The second movement Scherzo is as unforgiving a rhythmic tour de force as it is possible to get. Skride let rip rather more here, effectively mastering the illusion that the music is running away with itself, all the while retaining control. Tension was created effectively with eerie sliding scales. The third movement Moderato started out a little taut but unwound into full-blown lyricism. Occasionally I thought the sound could be pressed out more, massaged, as it were, until it almost hurts. There is an ache, a painfulness, in this movement, which needs to be given liberty to express itself.

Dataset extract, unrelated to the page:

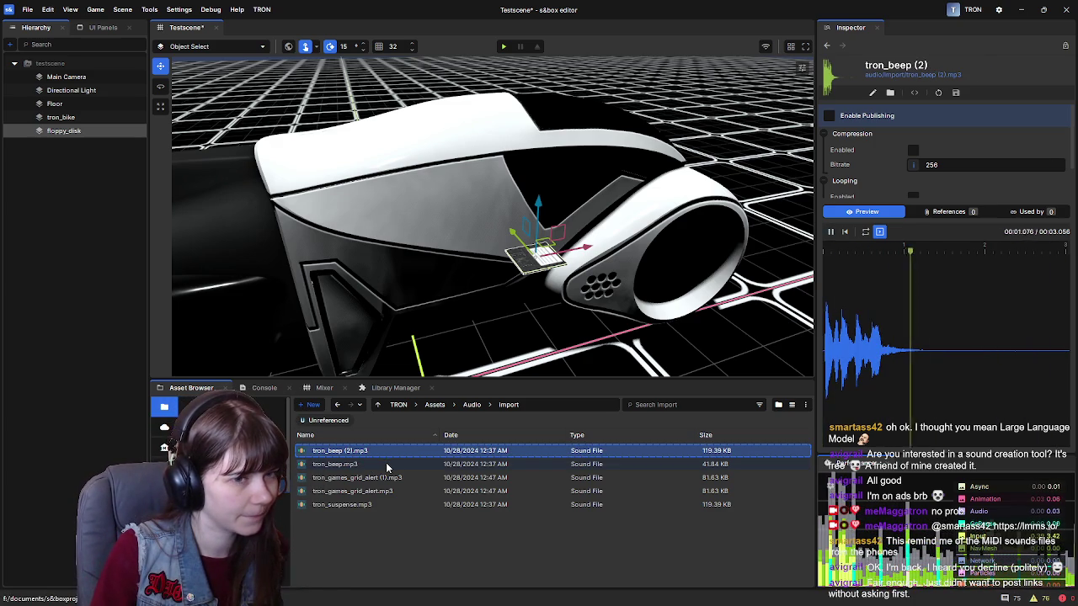
left_click(385, 477)
left_click(387, 491)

Sibelius’ Symphony no. 2 in D major is unquestionably a work which is serious of purpose, and Masetro Järvi, clearly very comfortable with such thoroughly earnest music, brought out an aptly heavy fullness of sound from the orchestral desks. Whether the work is a programmatic evocation of Finnish nationalism and independence struggles or not is a controversial question (probably not, although this did not prevent the claim from being at the time by a conductor and close friend of the composer’s, Georg Schnéevoigt). Still, the integration of a folksong idiom marks this out as a work of nationalist spirit if not actual representation.

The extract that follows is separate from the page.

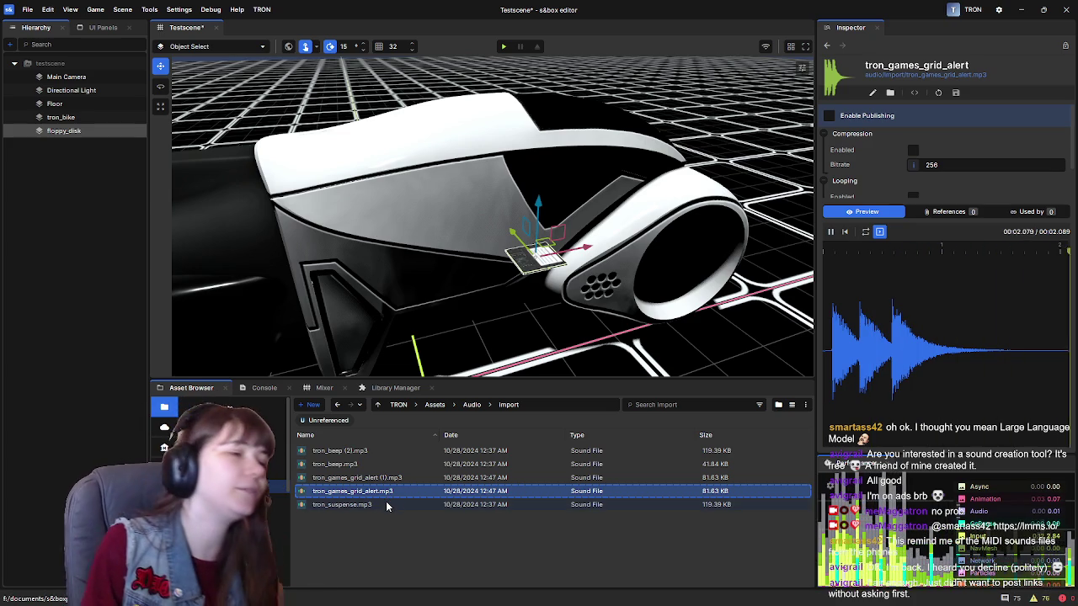
left_click(387, 505)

The finest quality of tonight’s interpretation was its weightiness of sound. There was a lot of heavy bowing this evening, in fact, which suited the predominant style. The bassoons in the Andante were suitably lugubrious: a lot of rumblings in the lower register set forth the drama of this striking movement. The complete change of tone, instrumentation, volume and key when the violins lead with their melody wasn’t, however, as effectively rendered. They sounded a little heavy, as if they couldn’t quite shake off what they were doing well, so as to do something altogether different. Again, the trio of the scherzo was occasionally on the ponderous side of languorous, and the terrifyingly-paced scherzo itself sounded a little terrified rather than controlled. But by the finale, we had a true liberation of the ‘fortes’ and a powerfully-worked climax.